[Provided material Boundary: Start]

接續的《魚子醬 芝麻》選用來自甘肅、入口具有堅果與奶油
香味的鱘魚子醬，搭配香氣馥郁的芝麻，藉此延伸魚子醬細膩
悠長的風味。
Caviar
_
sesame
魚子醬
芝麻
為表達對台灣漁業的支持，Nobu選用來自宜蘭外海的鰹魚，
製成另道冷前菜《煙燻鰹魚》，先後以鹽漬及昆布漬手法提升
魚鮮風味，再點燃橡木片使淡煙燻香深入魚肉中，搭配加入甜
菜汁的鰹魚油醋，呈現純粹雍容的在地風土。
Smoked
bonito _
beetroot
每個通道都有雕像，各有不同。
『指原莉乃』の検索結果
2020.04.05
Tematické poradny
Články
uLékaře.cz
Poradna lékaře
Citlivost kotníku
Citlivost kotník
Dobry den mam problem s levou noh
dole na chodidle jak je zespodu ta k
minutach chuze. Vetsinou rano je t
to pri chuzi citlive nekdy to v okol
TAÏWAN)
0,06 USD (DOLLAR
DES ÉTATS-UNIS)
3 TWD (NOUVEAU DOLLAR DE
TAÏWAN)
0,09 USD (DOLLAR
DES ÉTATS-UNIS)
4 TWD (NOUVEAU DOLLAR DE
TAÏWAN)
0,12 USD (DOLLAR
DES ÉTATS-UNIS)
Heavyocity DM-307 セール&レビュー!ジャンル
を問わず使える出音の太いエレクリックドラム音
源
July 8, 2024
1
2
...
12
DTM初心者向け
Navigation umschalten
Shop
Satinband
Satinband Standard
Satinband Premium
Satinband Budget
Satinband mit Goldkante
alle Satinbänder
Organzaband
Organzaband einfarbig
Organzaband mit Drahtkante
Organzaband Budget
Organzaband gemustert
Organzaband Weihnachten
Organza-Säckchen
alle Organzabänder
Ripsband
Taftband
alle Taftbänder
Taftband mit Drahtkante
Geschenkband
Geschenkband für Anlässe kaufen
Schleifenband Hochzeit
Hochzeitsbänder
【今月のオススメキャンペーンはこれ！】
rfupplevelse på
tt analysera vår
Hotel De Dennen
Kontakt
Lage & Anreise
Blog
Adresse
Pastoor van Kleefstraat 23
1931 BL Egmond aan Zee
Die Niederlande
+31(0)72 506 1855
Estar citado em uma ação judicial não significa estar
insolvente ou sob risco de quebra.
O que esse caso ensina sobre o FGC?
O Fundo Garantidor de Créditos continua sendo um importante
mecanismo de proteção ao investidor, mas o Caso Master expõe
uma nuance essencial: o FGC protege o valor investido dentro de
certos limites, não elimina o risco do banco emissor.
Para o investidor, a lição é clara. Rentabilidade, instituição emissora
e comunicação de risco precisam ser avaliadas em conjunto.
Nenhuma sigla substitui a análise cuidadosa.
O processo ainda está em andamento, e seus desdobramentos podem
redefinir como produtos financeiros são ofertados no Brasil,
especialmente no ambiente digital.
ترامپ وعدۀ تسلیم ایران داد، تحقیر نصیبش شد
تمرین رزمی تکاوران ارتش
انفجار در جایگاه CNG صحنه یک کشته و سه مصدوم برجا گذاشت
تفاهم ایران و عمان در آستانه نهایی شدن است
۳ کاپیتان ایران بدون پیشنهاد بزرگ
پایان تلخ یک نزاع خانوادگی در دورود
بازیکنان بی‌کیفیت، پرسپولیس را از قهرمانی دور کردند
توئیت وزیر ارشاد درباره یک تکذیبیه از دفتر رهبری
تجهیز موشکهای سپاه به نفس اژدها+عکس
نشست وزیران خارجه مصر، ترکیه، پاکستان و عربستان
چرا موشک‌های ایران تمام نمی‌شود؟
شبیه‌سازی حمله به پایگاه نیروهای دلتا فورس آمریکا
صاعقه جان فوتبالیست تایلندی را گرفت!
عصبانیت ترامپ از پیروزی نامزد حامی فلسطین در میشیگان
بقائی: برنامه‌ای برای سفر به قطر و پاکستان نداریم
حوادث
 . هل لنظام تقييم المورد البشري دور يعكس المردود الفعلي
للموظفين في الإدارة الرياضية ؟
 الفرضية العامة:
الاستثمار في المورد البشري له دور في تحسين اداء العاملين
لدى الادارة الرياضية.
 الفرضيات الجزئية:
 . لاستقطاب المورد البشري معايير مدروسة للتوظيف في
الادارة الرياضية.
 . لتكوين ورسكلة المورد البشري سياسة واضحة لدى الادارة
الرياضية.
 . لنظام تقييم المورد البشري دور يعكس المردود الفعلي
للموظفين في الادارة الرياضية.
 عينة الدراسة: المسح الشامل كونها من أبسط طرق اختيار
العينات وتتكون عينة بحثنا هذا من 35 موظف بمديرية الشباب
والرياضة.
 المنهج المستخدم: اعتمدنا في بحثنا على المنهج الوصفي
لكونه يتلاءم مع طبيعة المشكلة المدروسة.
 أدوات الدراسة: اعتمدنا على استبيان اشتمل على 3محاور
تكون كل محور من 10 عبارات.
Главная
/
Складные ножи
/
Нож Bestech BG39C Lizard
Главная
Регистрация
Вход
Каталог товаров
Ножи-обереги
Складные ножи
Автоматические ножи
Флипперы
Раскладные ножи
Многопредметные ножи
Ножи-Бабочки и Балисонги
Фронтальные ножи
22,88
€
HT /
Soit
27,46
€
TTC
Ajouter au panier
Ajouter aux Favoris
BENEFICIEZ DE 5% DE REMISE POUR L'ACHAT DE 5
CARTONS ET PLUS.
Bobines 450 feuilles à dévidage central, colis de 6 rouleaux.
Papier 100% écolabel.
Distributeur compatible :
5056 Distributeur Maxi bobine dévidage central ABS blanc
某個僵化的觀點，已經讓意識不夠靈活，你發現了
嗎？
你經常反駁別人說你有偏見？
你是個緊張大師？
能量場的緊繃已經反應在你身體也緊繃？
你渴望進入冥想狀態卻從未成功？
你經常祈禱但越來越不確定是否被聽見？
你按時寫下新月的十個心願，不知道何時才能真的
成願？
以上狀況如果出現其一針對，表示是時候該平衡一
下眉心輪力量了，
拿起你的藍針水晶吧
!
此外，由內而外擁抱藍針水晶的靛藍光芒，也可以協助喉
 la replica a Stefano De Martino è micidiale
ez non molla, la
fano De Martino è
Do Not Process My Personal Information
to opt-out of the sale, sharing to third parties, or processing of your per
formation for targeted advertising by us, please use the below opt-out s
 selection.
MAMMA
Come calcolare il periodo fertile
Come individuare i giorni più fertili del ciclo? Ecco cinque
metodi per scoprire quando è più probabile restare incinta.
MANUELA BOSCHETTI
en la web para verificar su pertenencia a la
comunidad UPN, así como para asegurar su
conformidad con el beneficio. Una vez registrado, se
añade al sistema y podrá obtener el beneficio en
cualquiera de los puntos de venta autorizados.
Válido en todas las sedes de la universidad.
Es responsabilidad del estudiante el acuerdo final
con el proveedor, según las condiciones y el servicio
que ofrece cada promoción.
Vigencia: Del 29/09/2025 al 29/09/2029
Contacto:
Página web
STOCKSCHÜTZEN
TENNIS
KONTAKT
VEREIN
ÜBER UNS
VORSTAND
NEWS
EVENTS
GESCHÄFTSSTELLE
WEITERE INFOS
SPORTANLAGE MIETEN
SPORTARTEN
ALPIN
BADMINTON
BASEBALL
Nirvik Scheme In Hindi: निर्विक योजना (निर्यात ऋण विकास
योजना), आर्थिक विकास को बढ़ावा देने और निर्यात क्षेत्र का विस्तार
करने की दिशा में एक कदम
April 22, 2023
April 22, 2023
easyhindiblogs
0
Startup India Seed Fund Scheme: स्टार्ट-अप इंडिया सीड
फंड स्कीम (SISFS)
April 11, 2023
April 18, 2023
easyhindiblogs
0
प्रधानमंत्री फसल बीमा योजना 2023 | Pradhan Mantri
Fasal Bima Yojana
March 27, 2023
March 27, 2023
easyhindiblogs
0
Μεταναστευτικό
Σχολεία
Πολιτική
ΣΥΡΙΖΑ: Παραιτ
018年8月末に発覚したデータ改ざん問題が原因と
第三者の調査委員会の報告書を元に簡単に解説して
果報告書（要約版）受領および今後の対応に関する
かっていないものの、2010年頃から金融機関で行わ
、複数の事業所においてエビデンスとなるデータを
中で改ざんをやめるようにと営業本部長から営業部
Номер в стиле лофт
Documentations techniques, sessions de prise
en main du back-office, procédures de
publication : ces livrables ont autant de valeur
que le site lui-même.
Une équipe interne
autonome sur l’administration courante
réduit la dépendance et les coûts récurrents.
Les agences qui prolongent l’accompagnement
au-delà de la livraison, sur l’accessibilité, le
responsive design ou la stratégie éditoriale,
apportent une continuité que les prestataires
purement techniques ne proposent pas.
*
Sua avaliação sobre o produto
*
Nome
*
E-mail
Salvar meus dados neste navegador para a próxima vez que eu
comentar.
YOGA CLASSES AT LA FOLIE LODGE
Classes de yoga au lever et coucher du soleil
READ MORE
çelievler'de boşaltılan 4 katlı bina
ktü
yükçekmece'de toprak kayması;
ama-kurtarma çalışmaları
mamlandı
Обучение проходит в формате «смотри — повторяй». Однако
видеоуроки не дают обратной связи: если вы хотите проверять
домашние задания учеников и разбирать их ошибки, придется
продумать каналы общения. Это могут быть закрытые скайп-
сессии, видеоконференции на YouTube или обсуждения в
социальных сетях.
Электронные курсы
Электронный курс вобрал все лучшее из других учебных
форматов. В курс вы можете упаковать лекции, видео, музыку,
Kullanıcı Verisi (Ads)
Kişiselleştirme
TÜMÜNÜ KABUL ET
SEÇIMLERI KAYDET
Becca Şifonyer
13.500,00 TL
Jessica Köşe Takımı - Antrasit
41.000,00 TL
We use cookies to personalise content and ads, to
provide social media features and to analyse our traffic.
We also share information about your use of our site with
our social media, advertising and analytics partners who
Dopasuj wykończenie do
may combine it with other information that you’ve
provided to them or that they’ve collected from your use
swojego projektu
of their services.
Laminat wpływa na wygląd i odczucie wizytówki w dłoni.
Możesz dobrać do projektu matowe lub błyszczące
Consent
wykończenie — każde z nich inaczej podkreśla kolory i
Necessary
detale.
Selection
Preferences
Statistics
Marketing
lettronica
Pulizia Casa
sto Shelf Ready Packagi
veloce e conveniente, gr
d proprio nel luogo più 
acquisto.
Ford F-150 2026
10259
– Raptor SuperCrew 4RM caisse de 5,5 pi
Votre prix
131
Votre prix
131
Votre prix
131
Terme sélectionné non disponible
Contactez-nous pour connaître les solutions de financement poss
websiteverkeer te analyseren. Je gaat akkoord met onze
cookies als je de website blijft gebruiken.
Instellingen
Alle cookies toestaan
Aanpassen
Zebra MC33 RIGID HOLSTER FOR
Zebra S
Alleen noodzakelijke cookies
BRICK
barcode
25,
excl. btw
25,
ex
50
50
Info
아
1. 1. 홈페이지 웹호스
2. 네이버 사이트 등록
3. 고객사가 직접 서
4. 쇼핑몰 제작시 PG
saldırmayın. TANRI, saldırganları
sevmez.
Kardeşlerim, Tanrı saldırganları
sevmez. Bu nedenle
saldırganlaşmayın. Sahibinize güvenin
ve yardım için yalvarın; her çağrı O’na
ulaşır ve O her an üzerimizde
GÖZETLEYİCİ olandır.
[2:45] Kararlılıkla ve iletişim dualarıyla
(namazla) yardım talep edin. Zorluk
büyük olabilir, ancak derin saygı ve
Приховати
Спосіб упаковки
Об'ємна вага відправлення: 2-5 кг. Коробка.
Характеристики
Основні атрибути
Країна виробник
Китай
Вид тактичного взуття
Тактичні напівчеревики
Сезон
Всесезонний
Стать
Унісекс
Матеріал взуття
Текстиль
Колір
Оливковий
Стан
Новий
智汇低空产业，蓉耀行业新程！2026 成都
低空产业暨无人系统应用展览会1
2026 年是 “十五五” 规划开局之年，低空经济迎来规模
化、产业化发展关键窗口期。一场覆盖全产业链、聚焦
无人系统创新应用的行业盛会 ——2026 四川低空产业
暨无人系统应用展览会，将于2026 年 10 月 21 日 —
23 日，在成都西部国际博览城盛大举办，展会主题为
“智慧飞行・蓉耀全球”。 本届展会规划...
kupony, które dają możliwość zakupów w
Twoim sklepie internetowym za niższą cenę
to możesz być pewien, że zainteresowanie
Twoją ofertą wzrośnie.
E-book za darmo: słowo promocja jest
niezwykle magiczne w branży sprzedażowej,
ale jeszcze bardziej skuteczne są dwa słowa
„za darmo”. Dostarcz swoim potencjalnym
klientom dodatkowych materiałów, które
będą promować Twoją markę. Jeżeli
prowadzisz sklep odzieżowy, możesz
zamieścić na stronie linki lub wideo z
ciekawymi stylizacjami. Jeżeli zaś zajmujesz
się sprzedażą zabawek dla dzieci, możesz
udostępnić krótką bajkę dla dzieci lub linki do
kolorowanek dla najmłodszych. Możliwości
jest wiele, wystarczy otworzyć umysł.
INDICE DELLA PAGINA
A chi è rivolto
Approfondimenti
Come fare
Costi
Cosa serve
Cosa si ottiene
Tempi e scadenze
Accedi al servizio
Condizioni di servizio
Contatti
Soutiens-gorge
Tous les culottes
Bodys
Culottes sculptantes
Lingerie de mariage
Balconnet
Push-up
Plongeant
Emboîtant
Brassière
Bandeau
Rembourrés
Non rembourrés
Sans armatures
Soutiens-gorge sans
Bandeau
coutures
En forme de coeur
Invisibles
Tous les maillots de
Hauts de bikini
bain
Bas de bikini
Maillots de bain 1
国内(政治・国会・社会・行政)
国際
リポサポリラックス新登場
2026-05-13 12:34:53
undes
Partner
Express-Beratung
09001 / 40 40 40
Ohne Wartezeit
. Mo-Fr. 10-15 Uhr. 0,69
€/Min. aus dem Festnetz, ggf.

[Provided material Boundary: End]

# [Request]
Your answer must be a single number: the count of lines above that hold the word "sobre".

# [Exercise result]
2